ACTIVITIES:
**A.** Which matters do the 94 charges against Trump concern, according to the article on the Colorado ballot ruling?
**B.** Write the next part of the article on the Colorado ruling that keeps Trump off the primary ballot, starting after its last sentence.

TEXT FOR ANALYSIS:
——————
The state ruling recognizing insurrection charges under the 14th Amendment has the potential to halt Trump’s candidacy if validated by the US Supreme Court

Donald Trump
Donald Trump, last weekend in Nevada.CARLOS BARRIA (REUTERS)
Iker Seisdedos

In an almost unprecedented decision that could define the future of the United States, the Colorado Supreme Court decided Tuesday that it will not allow Donald Trump to run in the presidential primaries of that western state. The ruling upholds the legal theory that the then Republican president’s involvement in the events leading up to the attack on the Capitol on January 6, 2021, which they qualify as insurrectionist, are sufficient, under the 14th Amendment, to disqualify him as a candidate.

The decision means in practice that Trump’s name cannot be included on Colorado’s Republican primary ballot. The decision can be appealed to the Supreme Court in Washington, which has a conservative super majority of six to three. Three of its justices were also appointed during Trump’s only term in the White House. It is not, however, guaranteed that they will hear the case: they can also decide that it is not within their remit to deal with the matter.

Immediately after learning of the court decision, the Republican’s campaign announced that it would vigorously seek justice before the federal top court. For the time being, the Colorado court has put its ruling on hold through January 4, giving a moratorium to Trump’s lawyers so that they can appeal. Trump lost Colorado in 2016 and 2020, so a ban there would not in itself affect his ability to run as a presidential candidate, but it could set a precedent for similar action against him in more decisive states.

The Constitution does not prohibit a person under investigation for a federal crime from being president; nor does it prohibit this individual from running for president, even if, as is the case here, he is facing 94 charges in four different cases, for his alleged involvement in the attack on the Capitol, for election crimes and for his handling of classified papers. This caveat does not even exist in the Constitution if he ends up in jail.
——————
SUPPLIED MATERIAL:
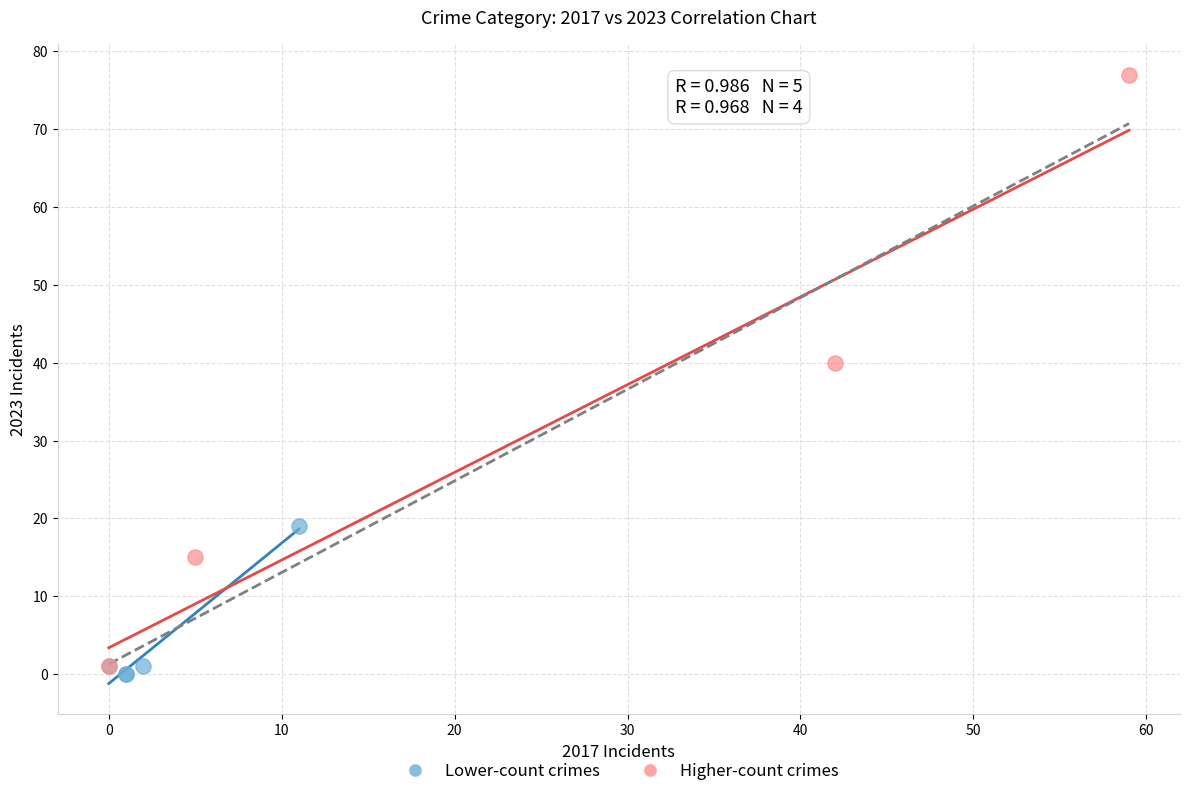

Which series has the largest Y range (max minus min)?

Higher-count crimes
——————
RESULTS IN ORDER:
**A.**
- His alleged involvement in the attack on the Capitol
- Election crimes
- His handling of classified papers

**B.**
But Section 3 of the 14th Amendment does provide an exception, known as the “disqualification clause,” which states: “No person shall be a Senator or Representative in Congress, or elector of President and Vice-President, or hold any office, civil or military, under the United States, or under any State, who, having previously taken an oath, as a member of Congress, or as an officer of the United States, or as a member of any State legislature, or as an executive or judicial officer of any State, to support the Constitution of the United States, shall have engaged in insurrection or rebellion against the same, or given aid or comfort to the enemies thereof.” The text also warns that Congress can lift that veto if it meets a two-thirds majority.

Approved in 1868, this was one of the most influential amendments in the history of U.S. democracy and it served to grant citizenship to all persons “born or naturalized in the United States,” including those who had been enslaved, and to guarantee the equality of all citizens before the law. The third section was specifically designed to prevent the Confederate rebels, defeated in the Civil War (1861-1865), from reoffending. It has been applied very rarely, only twice since 1919.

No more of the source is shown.